Net expected deferred income tax recovery   $ -     $ -  

 

c) Cumulative Non-Capital Losses
   
The Company has non-capital losses carried forward of approximately $1,858,920 available to reduce future years' taxable income. These losses will expire as follows:

 

    United States     Canada     Total  
                   
2034   $ 53,150     $ 147,239     $ 200,389  
2035     160,634       368,010       528,644  
2036     868,077       261,810       1,129,887  
                         
    $ 1,081,861     $ 777,059     $ 1,858,920  

 

At December 31, 2016, the Company had net operating loss carryforwards of approximately $1,858,920 that may be offset against future taxable income for the year 2018 through 2036. No tax benefit from continuing or discontinued operations have been reported in the December 31, 2016 consolidated financial statements since the potential tax benefit is offset by a valuation allowance of the same amount.

 

Due to change in ownership provisions of the Tax Reform Act of 1986, net operation loss carryforwards for Federal income tax reporting purposes are subject to annual limitations. Should a change in ownership occur, net operating loss carryforwards may be limited as to use in future years.

 

The Company complies with the provisions of FASB ASC 740 in accounting for its uncertain tax positions. ASC 740 addresses the determination of whether tax benefits claimed or expected to be claimed on a tax return should be recorded in the financial statements. Under ASC 740, the Company may recognize the tax benefit from an uncertain tax position only if it is more likely that not that the tax position will be sustained on examination by the taxing authorities, based on the technical merits of the position. The Company has determined that the Company has no significant uncertain tax positions requiring recognition under ASC 740.

 

The Company recognizes interest accrued related to unrecognized tax benefits in interest expense and penalties in operating expenses.
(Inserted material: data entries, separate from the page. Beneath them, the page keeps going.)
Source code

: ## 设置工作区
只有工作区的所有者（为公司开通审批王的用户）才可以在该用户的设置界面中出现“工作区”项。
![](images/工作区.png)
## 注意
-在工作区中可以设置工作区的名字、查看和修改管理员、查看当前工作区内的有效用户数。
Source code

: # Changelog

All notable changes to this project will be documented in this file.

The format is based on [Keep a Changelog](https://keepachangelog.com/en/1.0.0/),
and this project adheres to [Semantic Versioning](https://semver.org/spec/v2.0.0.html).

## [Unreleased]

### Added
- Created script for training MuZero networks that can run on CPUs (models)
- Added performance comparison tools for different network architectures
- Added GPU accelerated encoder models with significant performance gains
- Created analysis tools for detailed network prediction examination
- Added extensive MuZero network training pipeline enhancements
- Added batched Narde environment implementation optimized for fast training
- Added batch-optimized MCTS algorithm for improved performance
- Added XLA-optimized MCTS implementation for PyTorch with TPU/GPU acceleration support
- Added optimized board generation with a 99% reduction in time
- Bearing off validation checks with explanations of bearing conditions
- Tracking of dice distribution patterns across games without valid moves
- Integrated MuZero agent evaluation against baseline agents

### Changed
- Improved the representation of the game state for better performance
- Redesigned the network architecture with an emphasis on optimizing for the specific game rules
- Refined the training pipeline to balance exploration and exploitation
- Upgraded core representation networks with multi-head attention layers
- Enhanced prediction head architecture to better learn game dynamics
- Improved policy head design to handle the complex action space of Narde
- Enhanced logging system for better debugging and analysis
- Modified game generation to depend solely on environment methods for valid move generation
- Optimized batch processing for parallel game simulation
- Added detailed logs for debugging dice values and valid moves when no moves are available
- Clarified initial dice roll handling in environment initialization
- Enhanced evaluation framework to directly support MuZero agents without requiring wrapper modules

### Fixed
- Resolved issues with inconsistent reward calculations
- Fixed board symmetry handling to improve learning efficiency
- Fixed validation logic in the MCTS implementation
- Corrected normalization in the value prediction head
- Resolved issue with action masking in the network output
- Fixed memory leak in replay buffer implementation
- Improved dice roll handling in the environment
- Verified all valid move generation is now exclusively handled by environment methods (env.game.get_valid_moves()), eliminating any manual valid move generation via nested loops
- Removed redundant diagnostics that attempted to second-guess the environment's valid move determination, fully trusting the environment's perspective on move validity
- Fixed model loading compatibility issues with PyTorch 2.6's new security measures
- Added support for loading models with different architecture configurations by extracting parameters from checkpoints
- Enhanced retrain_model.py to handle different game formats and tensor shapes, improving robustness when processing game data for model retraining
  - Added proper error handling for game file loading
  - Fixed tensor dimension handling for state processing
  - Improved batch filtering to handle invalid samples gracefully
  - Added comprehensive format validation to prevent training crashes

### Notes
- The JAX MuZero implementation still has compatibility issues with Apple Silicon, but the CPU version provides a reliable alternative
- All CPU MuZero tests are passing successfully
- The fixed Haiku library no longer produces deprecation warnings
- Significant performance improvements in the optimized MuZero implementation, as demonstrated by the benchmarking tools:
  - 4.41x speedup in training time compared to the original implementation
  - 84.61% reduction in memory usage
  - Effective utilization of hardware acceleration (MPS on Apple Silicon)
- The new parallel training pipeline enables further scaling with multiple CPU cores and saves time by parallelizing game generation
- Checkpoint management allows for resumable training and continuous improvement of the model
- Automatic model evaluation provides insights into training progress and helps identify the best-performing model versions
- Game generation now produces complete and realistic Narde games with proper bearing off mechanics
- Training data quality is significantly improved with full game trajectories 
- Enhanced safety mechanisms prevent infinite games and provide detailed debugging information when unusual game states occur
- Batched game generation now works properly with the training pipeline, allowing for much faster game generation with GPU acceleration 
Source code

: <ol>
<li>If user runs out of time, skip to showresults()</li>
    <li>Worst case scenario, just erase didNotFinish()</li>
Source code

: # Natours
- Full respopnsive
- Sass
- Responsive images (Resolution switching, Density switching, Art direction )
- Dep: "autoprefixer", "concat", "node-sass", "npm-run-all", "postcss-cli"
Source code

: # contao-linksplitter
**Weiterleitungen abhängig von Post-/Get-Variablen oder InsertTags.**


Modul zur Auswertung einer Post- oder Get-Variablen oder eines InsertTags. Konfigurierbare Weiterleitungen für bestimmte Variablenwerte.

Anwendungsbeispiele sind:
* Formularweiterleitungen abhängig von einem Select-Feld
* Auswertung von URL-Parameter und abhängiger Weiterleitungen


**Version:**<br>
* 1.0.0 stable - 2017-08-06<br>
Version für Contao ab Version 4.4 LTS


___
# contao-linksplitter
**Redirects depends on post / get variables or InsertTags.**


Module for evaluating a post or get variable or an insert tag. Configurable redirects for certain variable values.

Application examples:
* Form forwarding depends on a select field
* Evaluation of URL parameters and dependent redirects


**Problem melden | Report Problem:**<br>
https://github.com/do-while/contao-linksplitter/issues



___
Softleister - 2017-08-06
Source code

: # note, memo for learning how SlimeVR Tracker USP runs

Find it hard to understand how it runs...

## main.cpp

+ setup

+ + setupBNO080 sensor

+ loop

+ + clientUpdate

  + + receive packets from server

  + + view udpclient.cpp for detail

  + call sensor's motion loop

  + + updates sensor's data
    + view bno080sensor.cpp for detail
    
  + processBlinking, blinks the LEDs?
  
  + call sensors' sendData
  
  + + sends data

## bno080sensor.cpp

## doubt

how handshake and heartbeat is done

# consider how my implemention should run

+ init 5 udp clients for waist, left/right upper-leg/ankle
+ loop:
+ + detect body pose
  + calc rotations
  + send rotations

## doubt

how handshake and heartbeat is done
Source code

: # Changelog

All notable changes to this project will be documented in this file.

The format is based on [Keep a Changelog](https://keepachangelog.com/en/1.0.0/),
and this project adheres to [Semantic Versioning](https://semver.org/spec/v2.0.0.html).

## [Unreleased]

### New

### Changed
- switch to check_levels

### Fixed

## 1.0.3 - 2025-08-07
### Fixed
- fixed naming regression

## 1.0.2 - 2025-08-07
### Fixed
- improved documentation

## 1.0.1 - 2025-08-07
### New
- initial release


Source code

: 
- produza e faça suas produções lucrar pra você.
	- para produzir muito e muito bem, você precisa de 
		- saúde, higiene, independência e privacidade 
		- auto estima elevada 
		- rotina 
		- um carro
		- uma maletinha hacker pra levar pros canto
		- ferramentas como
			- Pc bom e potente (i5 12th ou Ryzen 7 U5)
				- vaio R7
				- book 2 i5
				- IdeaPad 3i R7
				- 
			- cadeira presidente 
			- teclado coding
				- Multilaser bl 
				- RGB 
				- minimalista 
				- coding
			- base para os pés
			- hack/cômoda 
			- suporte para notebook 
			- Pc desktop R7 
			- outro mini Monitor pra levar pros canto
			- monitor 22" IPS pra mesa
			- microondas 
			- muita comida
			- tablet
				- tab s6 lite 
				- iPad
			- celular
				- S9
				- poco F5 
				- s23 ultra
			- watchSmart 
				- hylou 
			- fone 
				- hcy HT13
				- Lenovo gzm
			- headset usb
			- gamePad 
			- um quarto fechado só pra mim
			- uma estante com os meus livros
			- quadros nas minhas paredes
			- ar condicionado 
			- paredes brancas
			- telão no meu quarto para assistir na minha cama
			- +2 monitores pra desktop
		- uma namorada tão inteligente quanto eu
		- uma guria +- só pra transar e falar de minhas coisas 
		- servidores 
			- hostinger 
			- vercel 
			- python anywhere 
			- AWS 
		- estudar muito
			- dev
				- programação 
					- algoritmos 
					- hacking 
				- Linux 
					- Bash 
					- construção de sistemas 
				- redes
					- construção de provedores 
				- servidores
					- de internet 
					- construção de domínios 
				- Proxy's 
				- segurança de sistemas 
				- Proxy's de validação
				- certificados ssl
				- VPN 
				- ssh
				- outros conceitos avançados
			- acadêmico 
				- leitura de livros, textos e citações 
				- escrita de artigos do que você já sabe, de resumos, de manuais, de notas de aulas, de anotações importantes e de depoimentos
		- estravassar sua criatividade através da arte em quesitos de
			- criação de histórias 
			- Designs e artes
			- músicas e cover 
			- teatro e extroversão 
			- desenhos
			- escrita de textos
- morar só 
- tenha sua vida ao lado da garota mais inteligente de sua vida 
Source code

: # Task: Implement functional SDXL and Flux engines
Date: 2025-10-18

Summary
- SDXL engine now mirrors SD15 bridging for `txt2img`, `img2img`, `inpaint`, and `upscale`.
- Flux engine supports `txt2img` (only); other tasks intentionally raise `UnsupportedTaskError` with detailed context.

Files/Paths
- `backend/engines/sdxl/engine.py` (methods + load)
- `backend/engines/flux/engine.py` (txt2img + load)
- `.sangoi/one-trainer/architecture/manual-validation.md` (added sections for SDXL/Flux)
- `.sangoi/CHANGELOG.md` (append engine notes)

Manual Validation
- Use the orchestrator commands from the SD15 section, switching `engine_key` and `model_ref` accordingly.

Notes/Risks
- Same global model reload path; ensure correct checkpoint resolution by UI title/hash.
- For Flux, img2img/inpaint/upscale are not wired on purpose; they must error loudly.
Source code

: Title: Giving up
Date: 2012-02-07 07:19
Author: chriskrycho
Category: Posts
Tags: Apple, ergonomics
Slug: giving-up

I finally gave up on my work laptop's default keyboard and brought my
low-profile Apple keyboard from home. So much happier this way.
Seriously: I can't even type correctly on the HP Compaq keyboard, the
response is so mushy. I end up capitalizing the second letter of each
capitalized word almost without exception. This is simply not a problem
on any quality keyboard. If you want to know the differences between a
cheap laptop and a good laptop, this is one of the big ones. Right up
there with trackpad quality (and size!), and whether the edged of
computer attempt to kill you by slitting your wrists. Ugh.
The Company had no accruals for interest and tax penalties at December 31, 2016 and 2015.

 

The Company does not expect the amount of unrecognized tax benefits to materially change within the next twelve months.

 

The Company is required to file income tax returns in the U.S. and Canadian Federal jurisdictions, as well as the states of New York, New Jersey, and Utah and in the province of Ontario. The Company is no longer subject to income tax examinations by tax authorities for tax years ending before December 31, 2013.